I've always been fascinated with fixing things, and I have a pretty good track record with electronics repairs. The newest stuff though, the components are so tiny you need a microscope to even see what you are doing along with specialized tools to micro-solder components, its going beyond my skills.

Well, I had a high end gaming laptop die a couple years ago. It suddenly wouldn't accept power or charge the battery. I looked into replacement motherboards but they were and still are, way over priced to consider fixing. Fast forward to today, with the super-conductor shortage, prices are sky rocketing on things like high end video cards and gaming related items. It suddenly became feasible to consider getting it repaired.

About 2 weeks ago, I ran across a random youtube video of a guy fixing a very similar model number laptop as I had. He found and fixed the issue so fast I was blown away. I looked at a few more of his videos, and he fixes these Asus ROG ("republic of gamers") laptops almost daily, and they all suffer from a very similar problem.

So, I sent mine in hoping for the best. Their website said with their backlog expect 3-8 weeks before they could work on it. I was blown away when this past Wednesday the laptop was delivered, and a few hours after that I got the email they had repaired it and it was ready to be shipped back. As a bonus, he made a video of it and posted it to his website.

This guy is a master at electronics repair. He makes it look so easy, both identifying the issue, and master level soldering. This component that failed is less than 1/32" in size. The tweezers he used are micro fine, and they look huge under the microscope. 

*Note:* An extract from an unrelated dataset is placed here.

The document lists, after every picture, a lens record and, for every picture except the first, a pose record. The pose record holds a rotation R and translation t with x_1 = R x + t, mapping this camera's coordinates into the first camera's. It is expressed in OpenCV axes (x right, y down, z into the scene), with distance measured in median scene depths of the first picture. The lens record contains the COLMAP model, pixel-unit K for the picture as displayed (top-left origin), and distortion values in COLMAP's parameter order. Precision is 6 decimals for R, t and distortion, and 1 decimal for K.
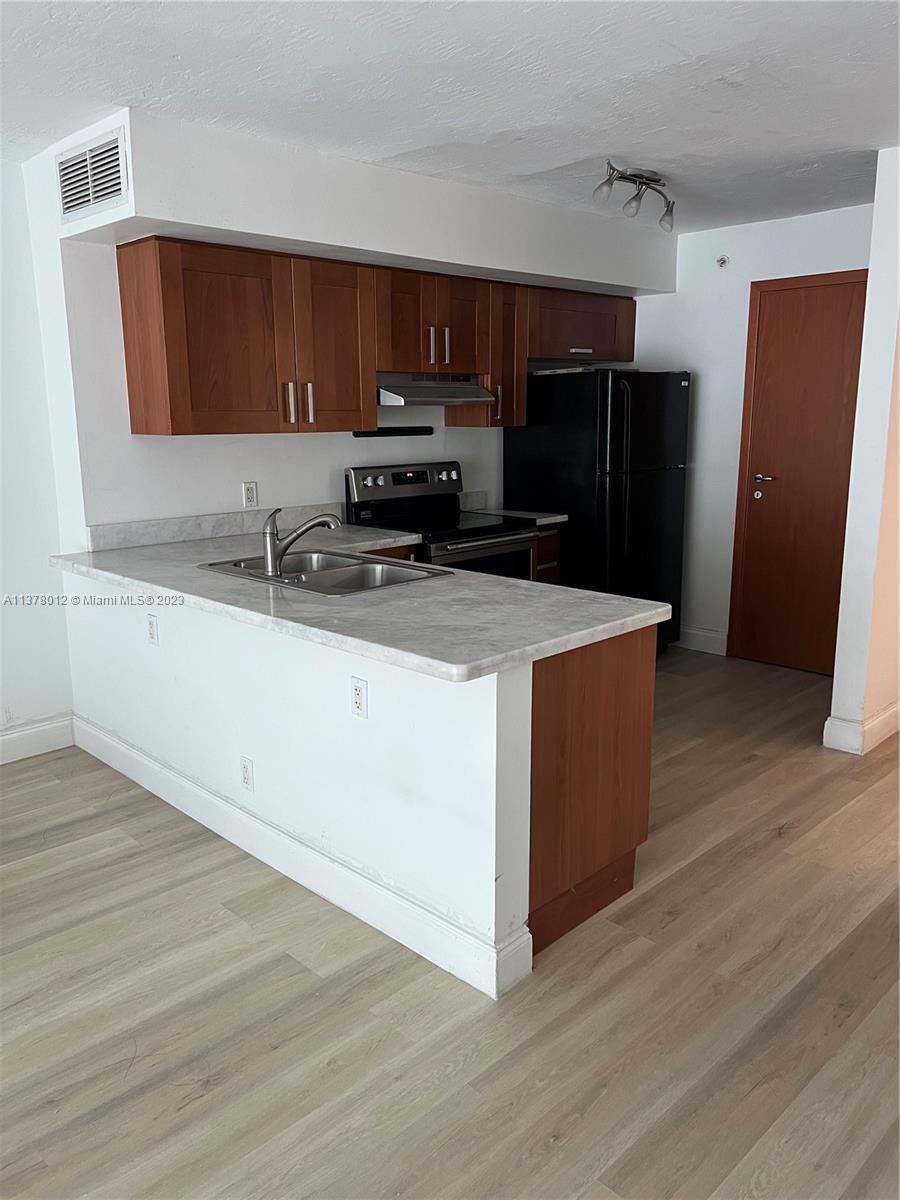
lens RADIAL K [[923.6, 0, 449.4], [0, 923.6, 599.9], [0, 0, 1]] dist [0.004185, -0.001866]
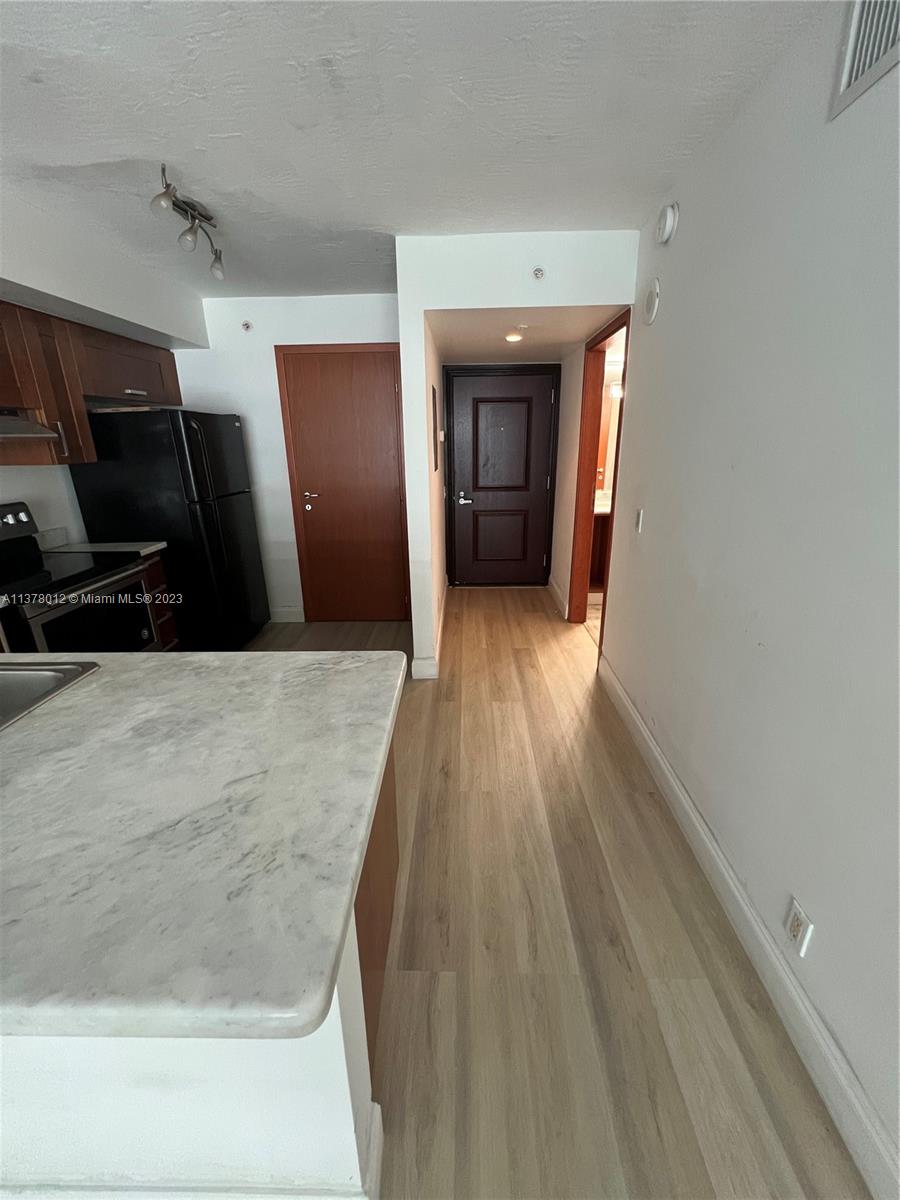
lens RADIAL K [[479.5, 0, 454.0], [0, 479.5, 601.3], [0, 0, 1]] dist [-0.001711, 0.000003]
pose [[0.716815, -0.221744, 0.661064, -0.023153], [0.146945, 0.974833, 0.167655, -0.068309], [-0.681603, -0.023038, 0.731359, 0.332024]]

So, being hopeful they could fix it, I shipped it off this past Monday, he got it Wednesday, fixed it and shipped it back Thursday and its out for delivery right now. Lightning fast service. I cant recommend them enough if you have a need. 

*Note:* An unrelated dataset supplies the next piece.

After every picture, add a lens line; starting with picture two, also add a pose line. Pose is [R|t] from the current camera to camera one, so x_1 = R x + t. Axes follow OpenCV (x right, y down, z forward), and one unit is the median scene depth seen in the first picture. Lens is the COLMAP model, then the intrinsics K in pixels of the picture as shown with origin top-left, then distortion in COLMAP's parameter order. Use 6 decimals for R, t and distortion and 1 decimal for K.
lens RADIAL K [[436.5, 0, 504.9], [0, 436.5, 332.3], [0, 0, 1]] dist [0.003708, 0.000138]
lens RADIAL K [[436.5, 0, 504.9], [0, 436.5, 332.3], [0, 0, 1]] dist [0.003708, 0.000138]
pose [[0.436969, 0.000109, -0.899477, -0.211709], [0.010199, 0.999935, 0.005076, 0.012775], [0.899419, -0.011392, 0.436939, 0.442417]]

Kindof interesting to actually watch my own machine getting repaired.






-DallanC


----------



## Lone_Hunter (Oct 25, 2017)

Probably one of the few tech jobs that can't or won't be offshored. Kinda like a mechanic i guess. Always cool watching a guy who knows his craft. He must have some really steady hands to work with stuff that small. My sausage fingers probably couldn't do it.


----------



## DallanC (Jan 13, 2009)

Barathrum said:


> I think it's cool that people like him found a way to make some money and help others.

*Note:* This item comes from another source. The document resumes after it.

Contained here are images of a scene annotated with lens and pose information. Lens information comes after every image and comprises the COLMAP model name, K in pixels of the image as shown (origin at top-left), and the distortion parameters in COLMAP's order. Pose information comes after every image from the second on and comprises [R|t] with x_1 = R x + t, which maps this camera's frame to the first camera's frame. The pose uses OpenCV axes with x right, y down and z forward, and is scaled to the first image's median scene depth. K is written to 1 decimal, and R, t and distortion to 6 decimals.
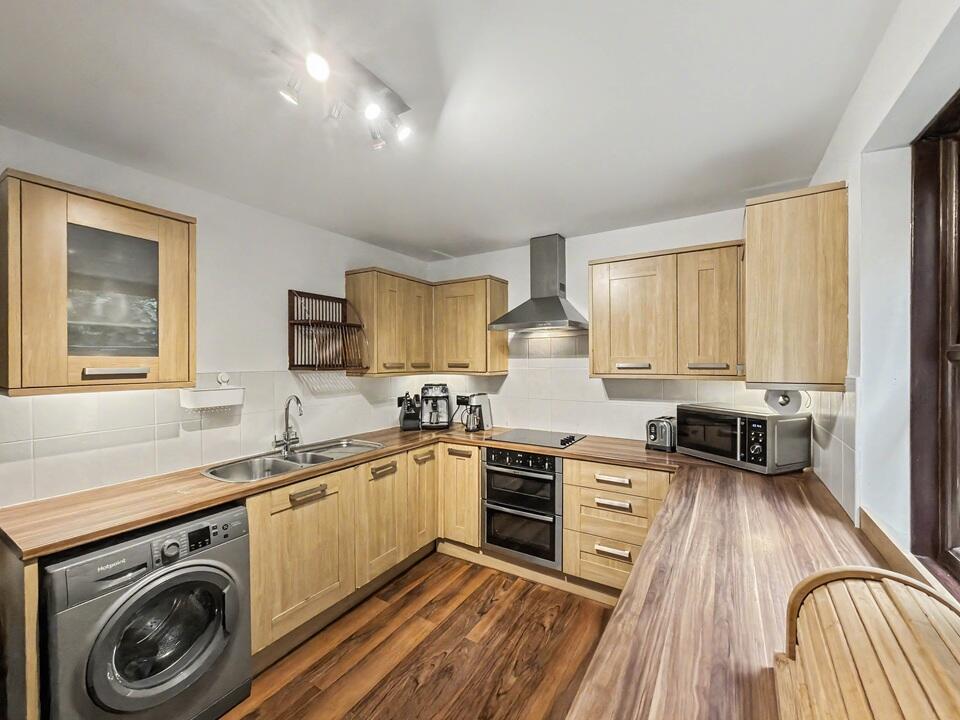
lens RADIAL K [[398.7, 0, 480.0], [0, 398.7, 360.0], [0, 0, 1]] dist [-0.000185, -0.000016]
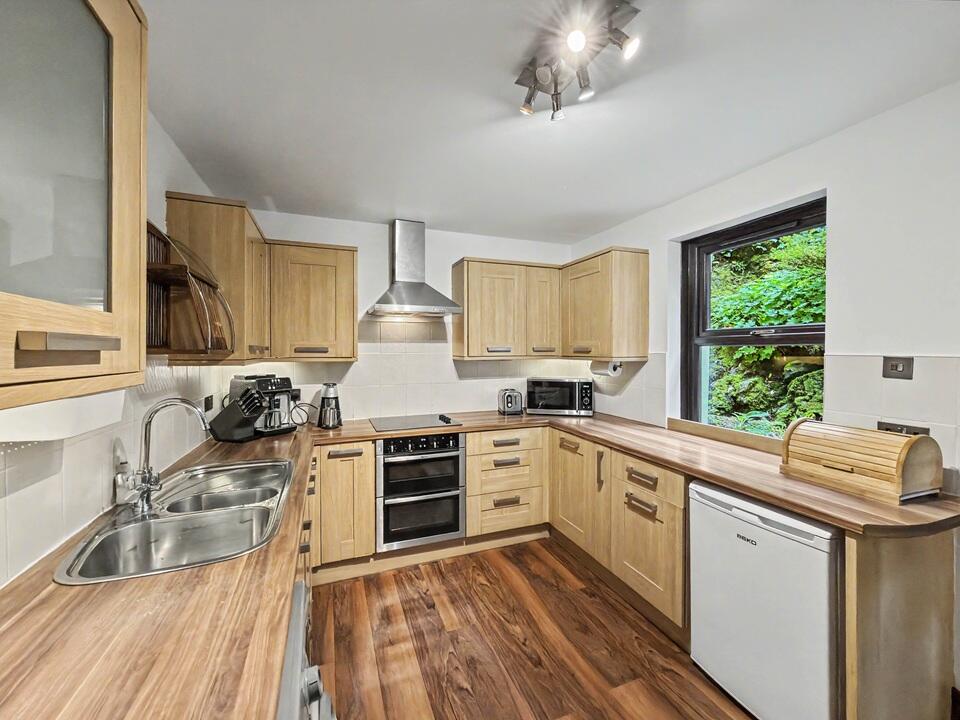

He charges $350 to fix it, and he fixes 4-5 laptops an hour. Do the math... thats more than most Doctors earn, without the expensive insurance. And now add to that he's making $$$ off youtube videos, and selling the tools he uses on his website. 

It is cool, kudos to him for finding this niche ... he certainly seems to enjoy it, and he is going to make a bloody fortune over a career.

-DallanC


----------



## CPAjeff (Dec 20, 2014)

Love it when a person finds a way to be successful doing something they enjoy!!


----------



## one4fishing (Jul 2, 2015)

That was pretty cool to watch. Thanks for sharing. Even cooler that it was your machine he fixed.


----------